WRITTEN TASK: Rewrite the rows starting at the line containing "Action fans can expect fireworks as top s" and ending at the line containing "modern tale of connection and heartbreak tha", substituting "Franchise" for every occurrence of "Universe" and keeping everything else the same.

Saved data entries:
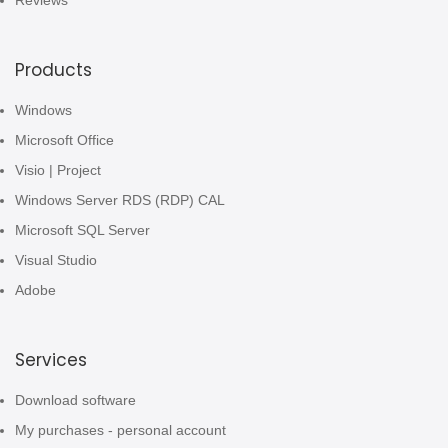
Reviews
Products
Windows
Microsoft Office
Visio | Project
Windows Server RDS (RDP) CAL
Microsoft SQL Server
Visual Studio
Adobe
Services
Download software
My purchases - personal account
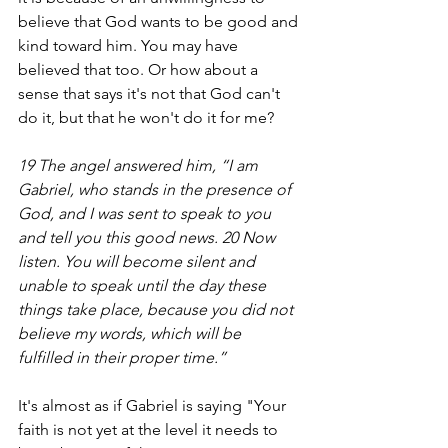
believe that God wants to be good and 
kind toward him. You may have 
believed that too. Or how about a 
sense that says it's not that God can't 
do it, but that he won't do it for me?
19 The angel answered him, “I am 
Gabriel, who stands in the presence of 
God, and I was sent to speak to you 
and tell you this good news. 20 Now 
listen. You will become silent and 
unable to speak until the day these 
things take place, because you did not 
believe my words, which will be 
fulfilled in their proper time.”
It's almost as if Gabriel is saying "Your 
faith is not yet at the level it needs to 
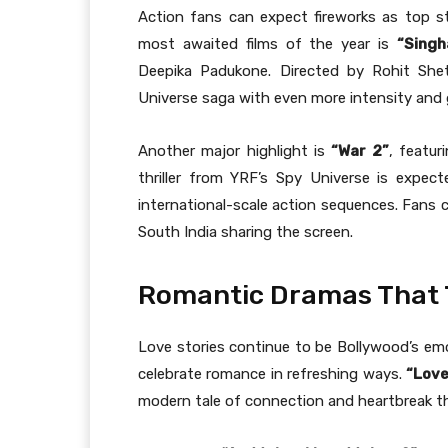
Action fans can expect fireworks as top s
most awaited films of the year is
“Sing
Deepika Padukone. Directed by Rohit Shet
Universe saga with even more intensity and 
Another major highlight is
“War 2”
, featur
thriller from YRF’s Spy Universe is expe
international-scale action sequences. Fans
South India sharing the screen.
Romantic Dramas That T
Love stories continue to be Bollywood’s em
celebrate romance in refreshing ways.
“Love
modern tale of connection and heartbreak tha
* * *
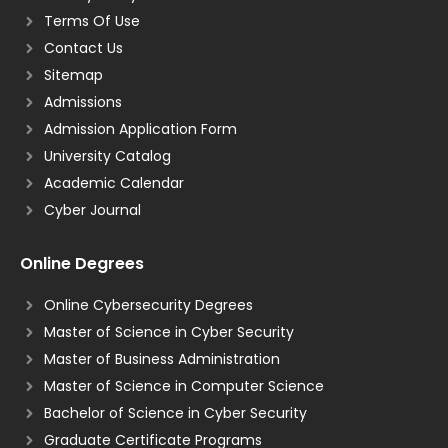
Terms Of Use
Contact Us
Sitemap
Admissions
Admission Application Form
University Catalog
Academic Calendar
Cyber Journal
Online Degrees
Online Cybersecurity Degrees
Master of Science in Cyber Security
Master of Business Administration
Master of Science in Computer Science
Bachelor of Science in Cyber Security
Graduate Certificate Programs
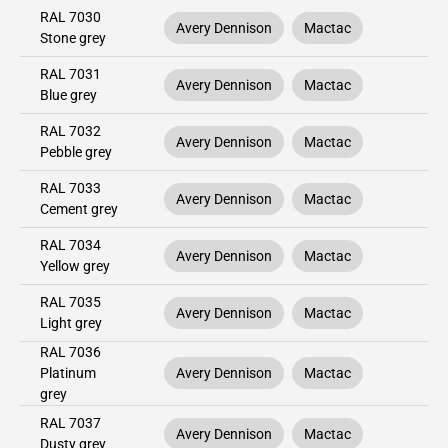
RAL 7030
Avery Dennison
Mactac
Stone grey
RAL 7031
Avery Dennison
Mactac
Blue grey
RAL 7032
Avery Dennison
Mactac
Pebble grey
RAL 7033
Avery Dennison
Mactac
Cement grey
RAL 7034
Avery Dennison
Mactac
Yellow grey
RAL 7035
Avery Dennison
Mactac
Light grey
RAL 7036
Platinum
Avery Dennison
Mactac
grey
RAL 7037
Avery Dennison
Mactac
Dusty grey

TASK ANSWER:
Action fans can expect fireworks as top s
most awaited films of the year is
“Sing
Deepika Padukone. Directed by Rohit Shet
Franchise saga with even more intensity and 
Another major highlight is
“War 2”
, featur
thriller from YRF’s Spy Franchise is expe
international-scale action sequences. Fans
South India sharing the screen.
Romantic Dramas That T
Love stories continue to be Bollywood’s em
celebrate romance in refreshing ways.
“Love
modern tale of connection and heartbreak tha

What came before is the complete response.